WORK ITEM:
Apart from the pictures, every entry below should be repeated exactly.

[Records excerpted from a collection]
====
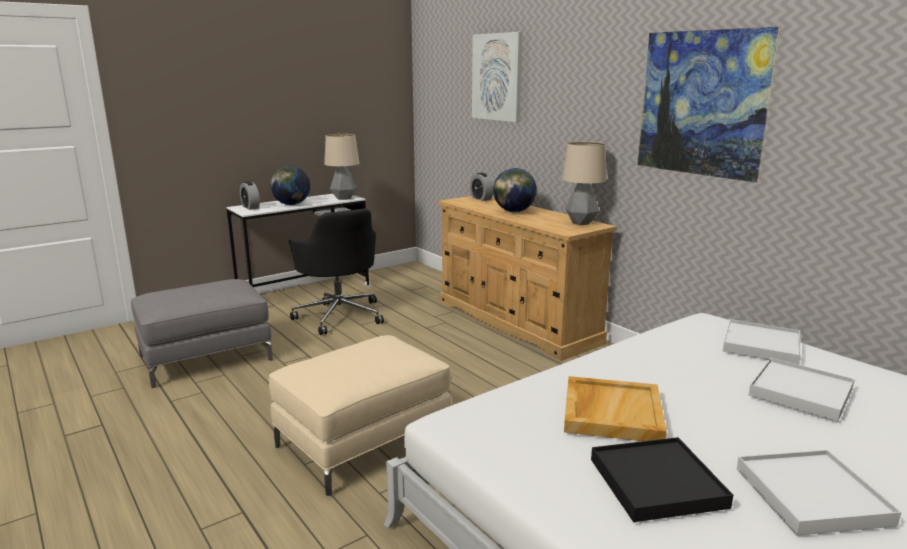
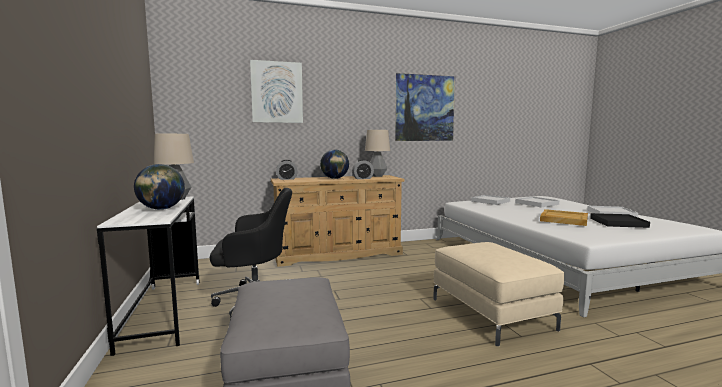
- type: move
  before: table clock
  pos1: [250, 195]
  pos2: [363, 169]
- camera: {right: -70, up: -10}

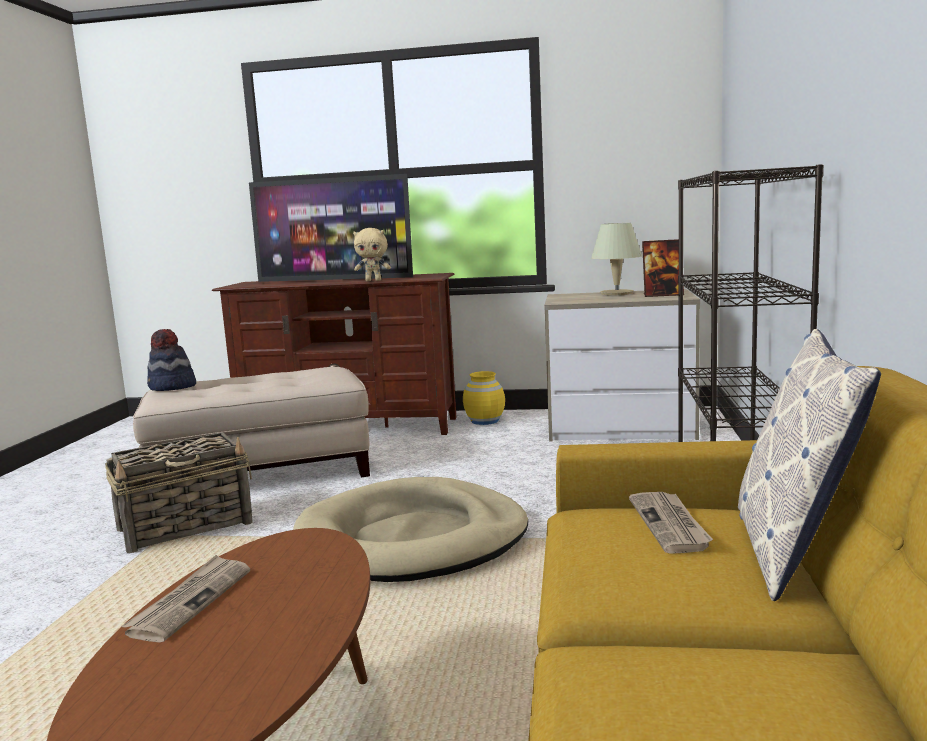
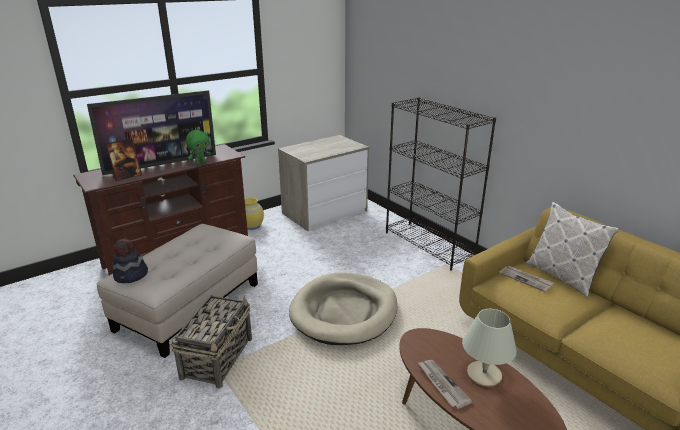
- type: move
  before: sand-coloured tabletop lamp
  pos1: [616, 259]
  pos2: [489, 348]
- type: recolor
  before: sand-coloured plush toy
  after: green plush toy
  pos1: [372, 254]
  pos2: [198, 147]
- type: move
  before: picture frame
  pos1: [663, 268]
  pos2: [123, 160]
- camera: {right: -45, up: 15}

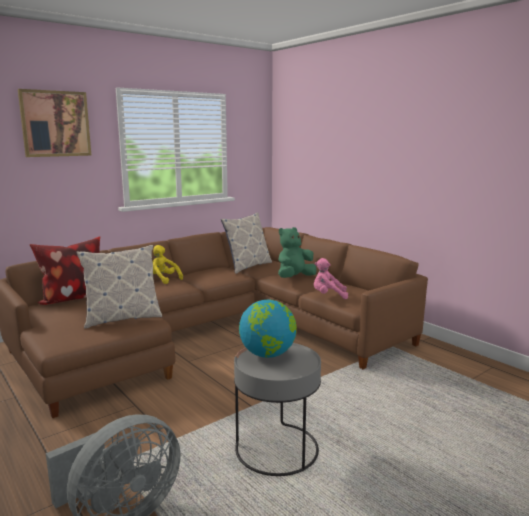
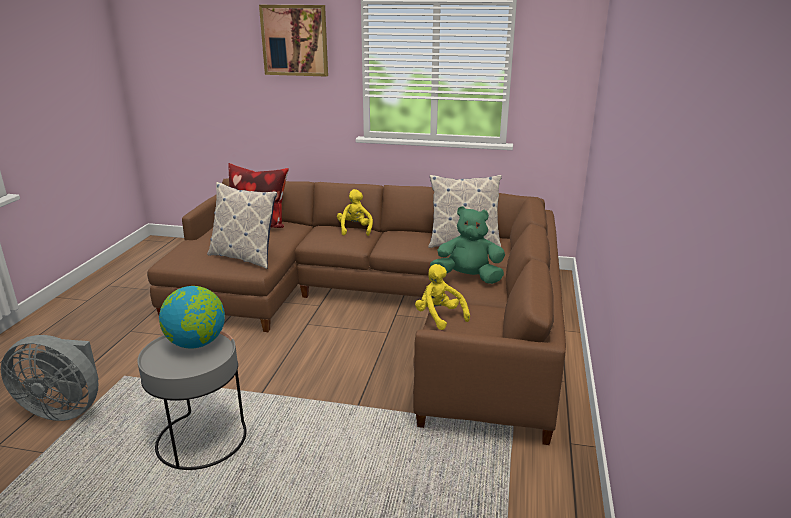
- type: recolor
  before: pink plush toy
  after: yellow-coloured plush toy
  pos1: [331, 278]
  pos2: [442, 297]
- camera: {right: 50, up: 10}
====
WRITTEN ANSWER:
- type: move
  before: table clock
  pos1: [250, 195]
  pos2: [363, 169]
- camera: {right: -70, up: -10}

- type: move
  before: sand-coloured tabletop lamp
  pos1: [616, 259]
  pos2: [489, 348]
- type: recolor
  before: sand-coloured plush toy
  after: green plush toy
  pos1: [372, 254]
  pos2: [198, 147]
- type: move
  before: picture frame
  pos1: [663, 268]
  pos2: [123, 160]
- camera: {right: -45, up: 15}

- type: recolor
  before: pink plush toy
  after: yellow-coloured plush toy
  pos1: [331, 278]
  pos2: [442, 297]
- camera: {right: 50, up: 10}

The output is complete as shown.